[Data excerpts]

Content starts

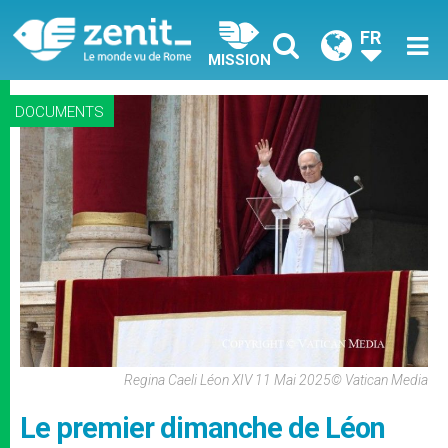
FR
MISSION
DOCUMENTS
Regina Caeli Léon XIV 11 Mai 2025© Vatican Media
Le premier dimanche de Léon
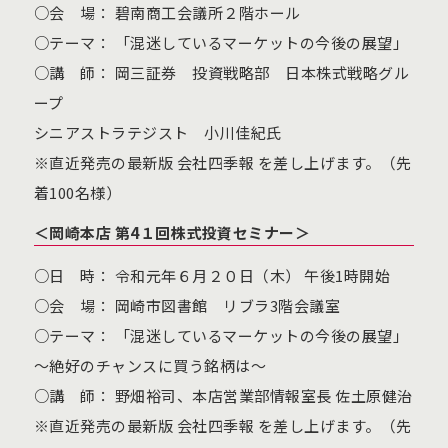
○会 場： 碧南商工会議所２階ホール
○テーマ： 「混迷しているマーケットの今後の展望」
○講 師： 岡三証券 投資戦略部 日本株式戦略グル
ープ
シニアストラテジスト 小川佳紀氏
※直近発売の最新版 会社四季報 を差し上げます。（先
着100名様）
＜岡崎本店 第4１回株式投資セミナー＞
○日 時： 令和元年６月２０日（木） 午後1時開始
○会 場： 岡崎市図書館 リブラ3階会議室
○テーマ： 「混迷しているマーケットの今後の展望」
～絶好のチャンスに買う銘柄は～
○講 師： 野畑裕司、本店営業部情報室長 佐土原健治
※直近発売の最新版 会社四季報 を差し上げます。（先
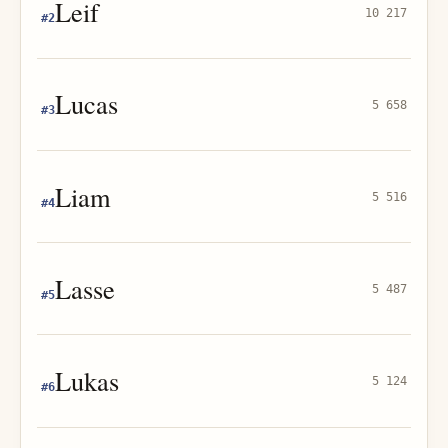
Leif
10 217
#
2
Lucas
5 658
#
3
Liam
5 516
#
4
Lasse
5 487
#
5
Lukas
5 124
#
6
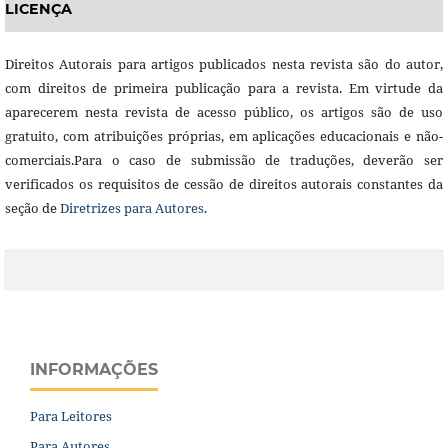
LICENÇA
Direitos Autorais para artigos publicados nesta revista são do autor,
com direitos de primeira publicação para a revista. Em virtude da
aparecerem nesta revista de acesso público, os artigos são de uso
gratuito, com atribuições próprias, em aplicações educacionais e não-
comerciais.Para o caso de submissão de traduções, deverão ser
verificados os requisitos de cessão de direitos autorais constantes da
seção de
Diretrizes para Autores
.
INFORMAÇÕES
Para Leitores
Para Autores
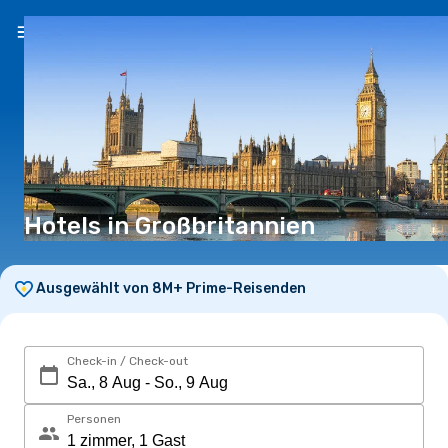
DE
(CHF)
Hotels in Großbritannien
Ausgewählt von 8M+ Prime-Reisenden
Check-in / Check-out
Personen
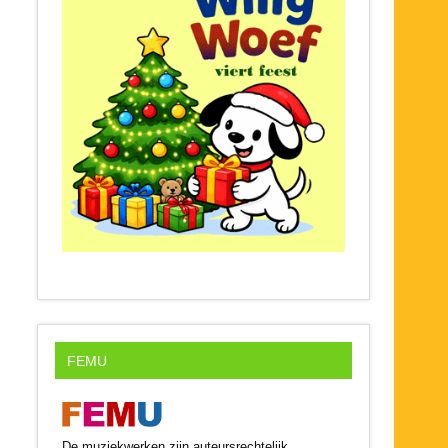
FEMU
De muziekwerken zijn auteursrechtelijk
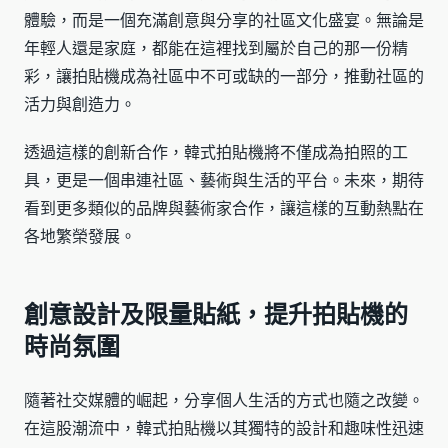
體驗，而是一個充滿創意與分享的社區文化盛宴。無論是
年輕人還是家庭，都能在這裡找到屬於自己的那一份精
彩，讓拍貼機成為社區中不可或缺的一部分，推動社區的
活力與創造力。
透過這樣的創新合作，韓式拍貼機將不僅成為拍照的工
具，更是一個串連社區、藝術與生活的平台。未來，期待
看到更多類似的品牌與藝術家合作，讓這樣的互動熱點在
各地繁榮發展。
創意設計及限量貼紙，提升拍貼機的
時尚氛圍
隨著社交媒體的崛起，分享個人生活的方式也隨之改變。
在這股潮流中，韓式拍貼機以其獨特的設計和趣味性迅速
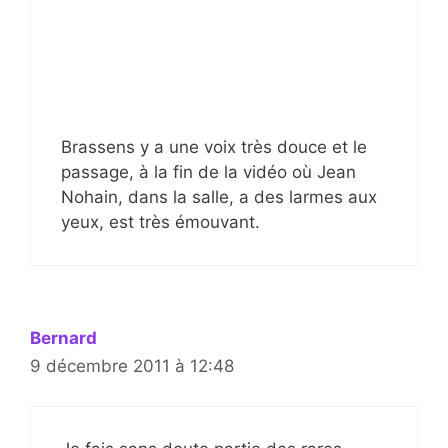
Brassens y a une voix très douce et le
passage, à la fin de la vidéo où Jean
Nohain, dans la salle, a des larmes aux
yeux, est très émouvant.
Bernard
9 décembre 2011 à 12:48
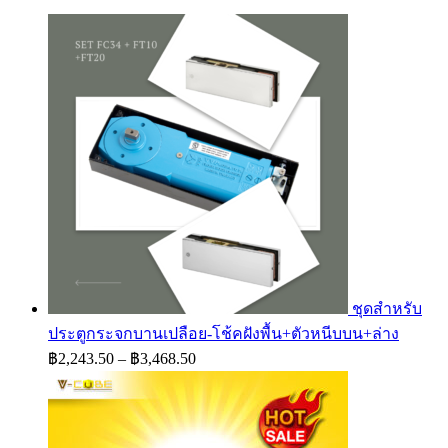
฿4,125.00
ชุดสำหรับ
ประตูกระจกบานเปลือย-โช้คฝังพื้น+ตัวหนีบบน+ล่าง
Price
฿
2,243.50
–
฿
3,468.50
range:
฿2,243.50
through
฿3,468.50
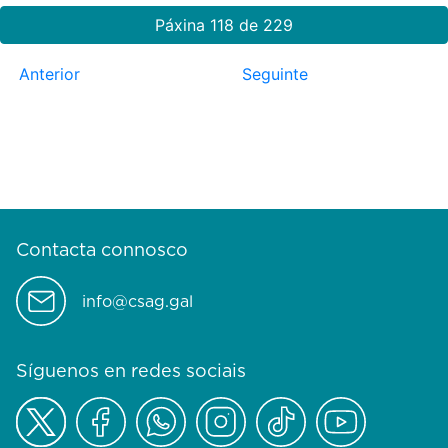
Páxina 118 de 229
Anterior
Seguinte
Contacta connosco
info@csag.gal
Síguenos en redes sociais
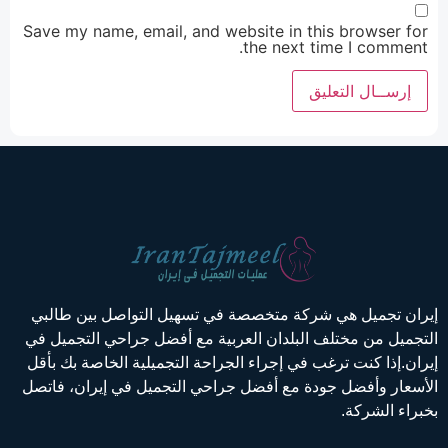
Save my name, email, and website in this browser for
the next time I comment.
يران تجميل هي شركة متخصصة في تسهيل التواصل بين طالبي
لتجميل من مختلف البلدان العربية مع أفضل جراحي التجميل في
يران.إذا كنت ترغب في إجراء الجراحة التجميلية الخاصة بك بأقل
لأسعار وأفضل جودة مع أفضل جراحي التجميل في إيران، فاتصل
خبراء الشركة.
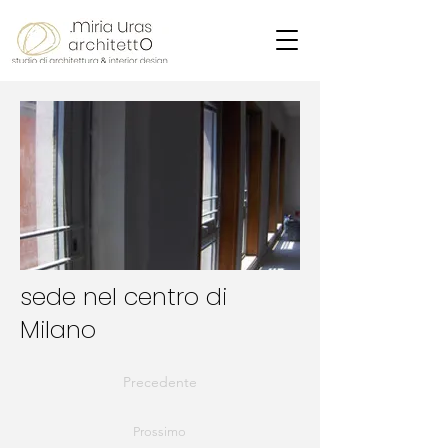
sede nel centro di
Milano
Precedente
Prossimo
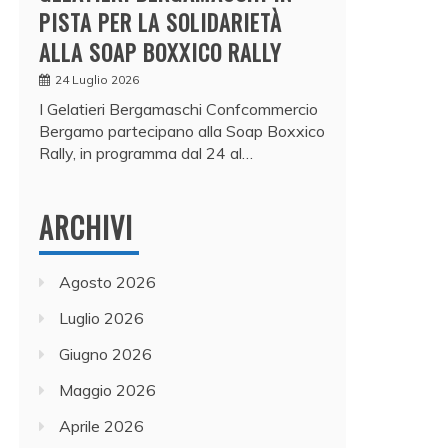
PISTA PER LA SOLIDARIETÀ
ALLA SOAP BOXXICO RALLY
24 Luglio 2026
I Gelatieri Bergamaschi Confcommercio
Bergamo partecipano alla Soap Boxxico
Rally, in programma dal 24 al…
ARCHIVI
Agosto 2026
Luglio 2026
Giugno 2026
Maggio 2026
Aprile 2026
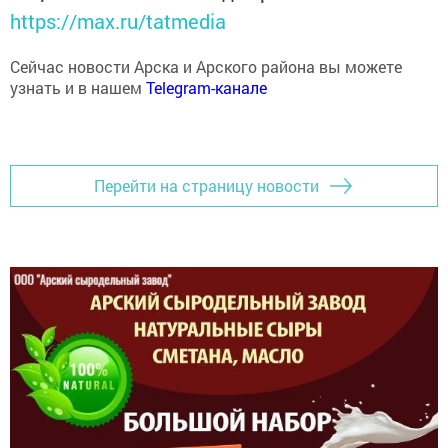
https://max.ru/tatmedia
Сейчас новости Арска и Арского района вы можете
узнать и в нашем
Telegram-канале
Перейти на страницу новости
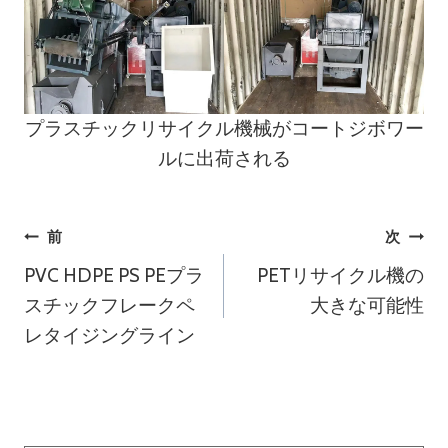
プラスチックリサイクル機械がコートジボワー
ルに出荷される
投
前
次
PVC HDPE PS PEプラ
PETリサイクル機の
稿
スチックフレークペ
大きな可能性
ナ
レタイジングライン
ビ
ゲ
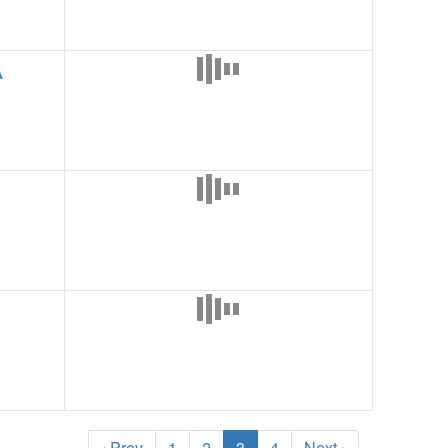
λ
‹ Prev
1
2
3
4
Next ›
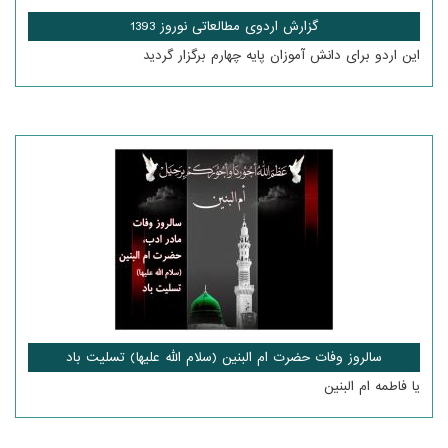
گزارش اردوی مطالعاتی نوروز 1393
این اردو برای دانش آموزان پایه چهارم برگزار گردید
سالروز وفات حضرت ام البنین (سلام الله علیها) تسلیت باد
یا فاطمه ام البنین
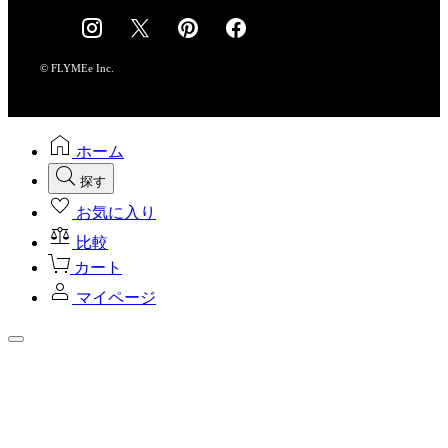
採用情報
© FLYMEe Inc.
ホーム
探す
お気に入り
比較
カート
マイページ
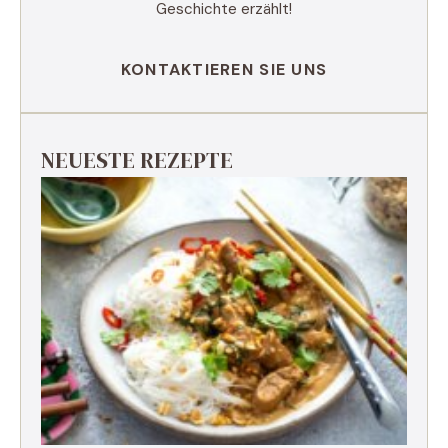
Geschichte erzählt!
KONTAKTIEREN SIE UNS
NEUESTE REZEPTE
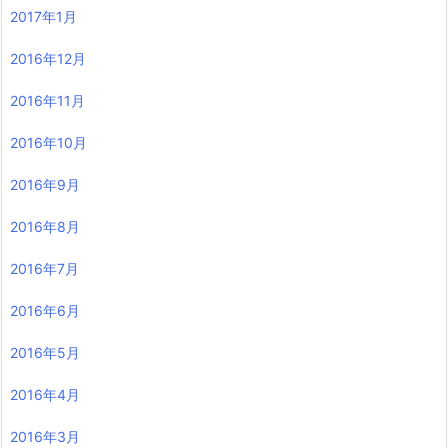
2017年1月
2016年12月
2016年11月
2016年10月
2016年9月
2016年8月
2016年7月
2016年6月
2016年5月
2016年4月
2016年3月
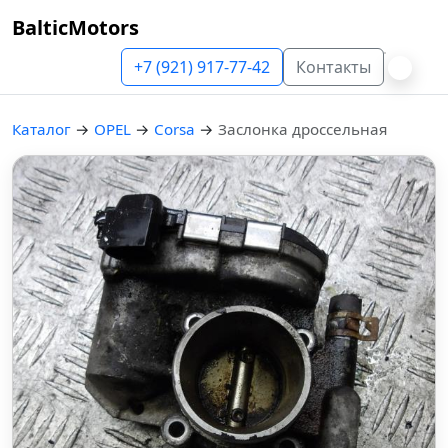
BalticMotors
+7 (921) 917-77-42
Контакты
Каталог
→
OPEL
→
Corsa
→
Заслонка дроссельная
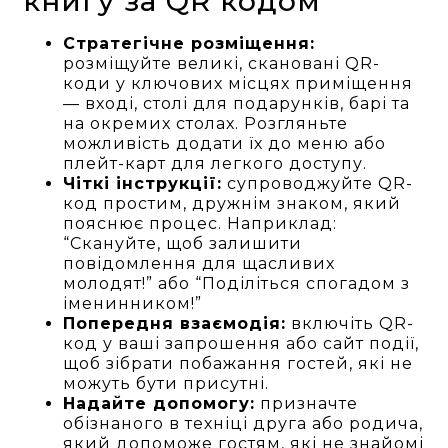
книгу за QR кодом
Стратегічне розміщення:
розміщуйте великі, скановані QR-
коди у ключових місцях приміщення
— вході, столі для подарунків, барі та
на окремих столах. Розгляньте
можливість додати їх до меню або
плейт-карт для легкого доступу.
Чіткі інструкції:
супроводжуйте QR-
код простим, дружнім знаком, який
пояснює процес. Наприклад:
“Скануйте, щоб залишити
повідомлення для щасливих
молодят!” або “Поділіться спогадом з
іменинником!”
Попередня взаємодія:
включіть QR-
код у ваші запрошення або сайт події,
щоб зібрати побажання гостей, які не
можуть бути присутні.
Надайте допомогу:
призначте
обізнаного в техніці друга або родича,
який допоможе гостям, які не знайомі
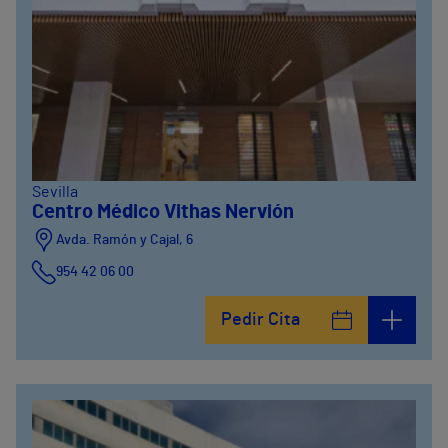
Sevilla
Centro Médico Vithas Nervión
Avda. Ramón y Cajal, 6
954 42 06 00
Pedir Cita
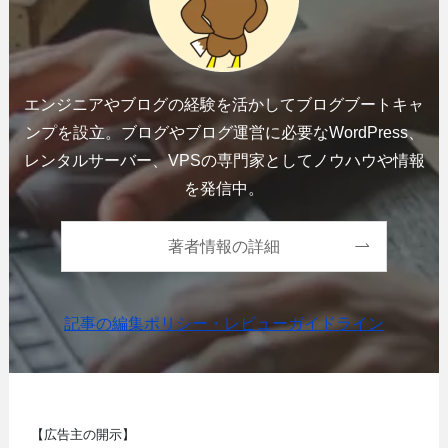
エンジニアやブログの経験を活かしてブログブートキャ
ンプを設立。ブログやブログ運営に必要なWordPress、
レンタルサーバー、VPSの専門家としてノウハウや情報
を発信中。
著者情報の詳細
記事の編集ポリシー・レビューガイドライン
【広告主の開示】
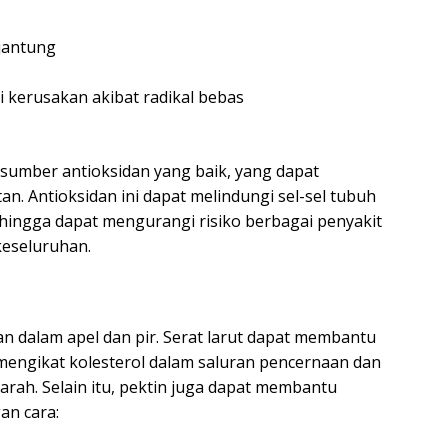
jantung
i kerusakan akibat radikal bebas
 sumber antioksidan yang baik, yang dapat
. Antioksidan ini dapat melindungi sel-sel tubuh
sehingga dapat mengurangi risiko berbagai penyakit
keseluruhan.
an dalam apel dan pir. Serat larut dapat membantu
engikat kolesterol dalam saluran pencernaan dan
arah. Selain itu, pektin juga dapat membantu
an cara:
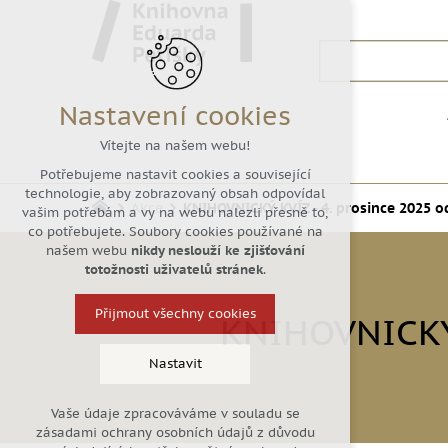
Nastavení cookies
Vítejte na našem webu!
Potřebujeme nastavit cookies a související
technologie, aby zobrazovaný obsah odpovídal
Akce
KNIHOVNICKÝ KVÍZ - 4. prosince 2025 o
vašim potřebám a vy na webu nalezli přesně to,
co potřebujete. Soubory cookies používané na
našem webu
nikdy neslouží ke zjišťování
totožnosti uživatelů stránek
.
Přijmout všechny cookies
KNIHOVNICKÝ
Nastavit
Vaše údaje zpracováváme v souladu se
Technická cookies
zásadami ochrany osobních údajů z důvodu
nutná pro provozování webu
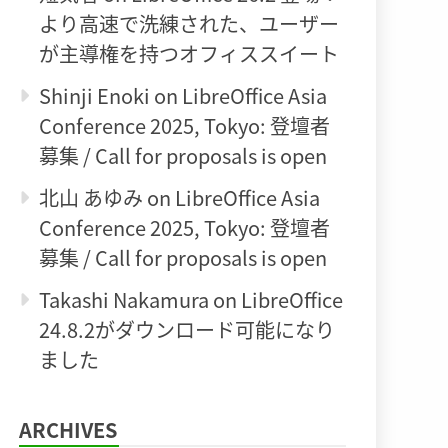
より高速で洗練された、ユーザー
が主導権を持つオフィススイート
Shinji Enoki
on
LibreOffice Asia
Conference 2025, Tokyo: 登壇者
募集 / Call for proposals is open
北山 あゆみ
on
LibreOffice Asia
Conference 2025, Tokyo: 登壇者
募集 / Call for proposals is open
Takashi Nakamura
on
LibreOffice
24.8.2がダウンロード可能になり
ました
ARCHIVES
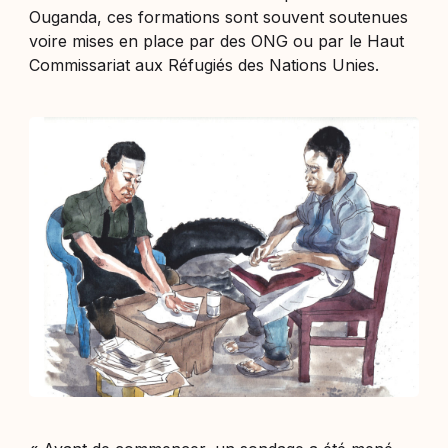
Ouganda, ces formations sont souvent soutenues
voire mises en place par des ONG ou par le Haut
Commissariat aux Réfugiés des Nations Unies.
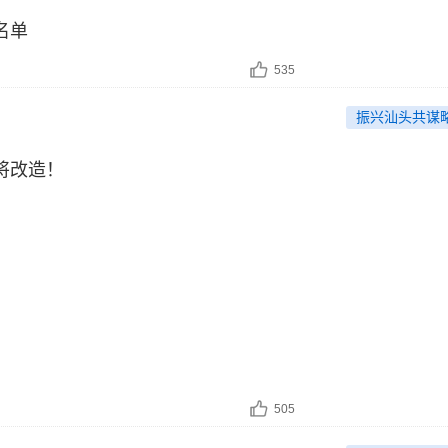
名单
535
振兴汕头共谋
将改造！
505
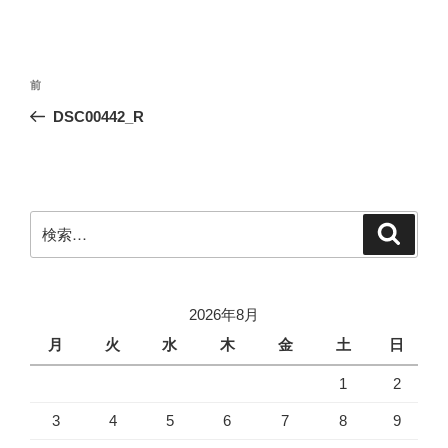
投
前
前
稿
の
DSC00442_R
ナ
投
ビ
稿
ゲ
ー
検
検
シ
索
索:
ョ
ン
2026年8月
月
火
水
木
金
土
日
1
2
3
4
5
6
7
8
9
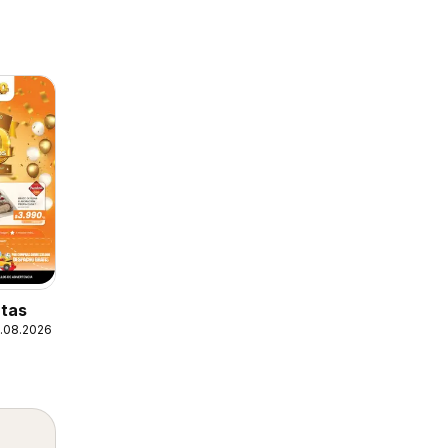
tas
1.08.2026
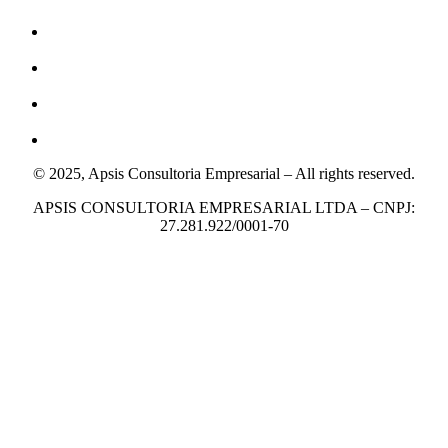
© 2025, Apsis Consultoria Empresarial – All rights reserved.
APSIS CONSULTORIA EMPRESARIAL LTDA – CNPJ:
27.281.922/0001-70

Content ends

Scan the data above and report each line in which "أفضل" is present.

لتجميل من مختلف البلدان العربية مع أفضل جراحي التجميل في
لأسعار وأفضل جودة مع أفضل جراحي التجميل في إيران، فاتصل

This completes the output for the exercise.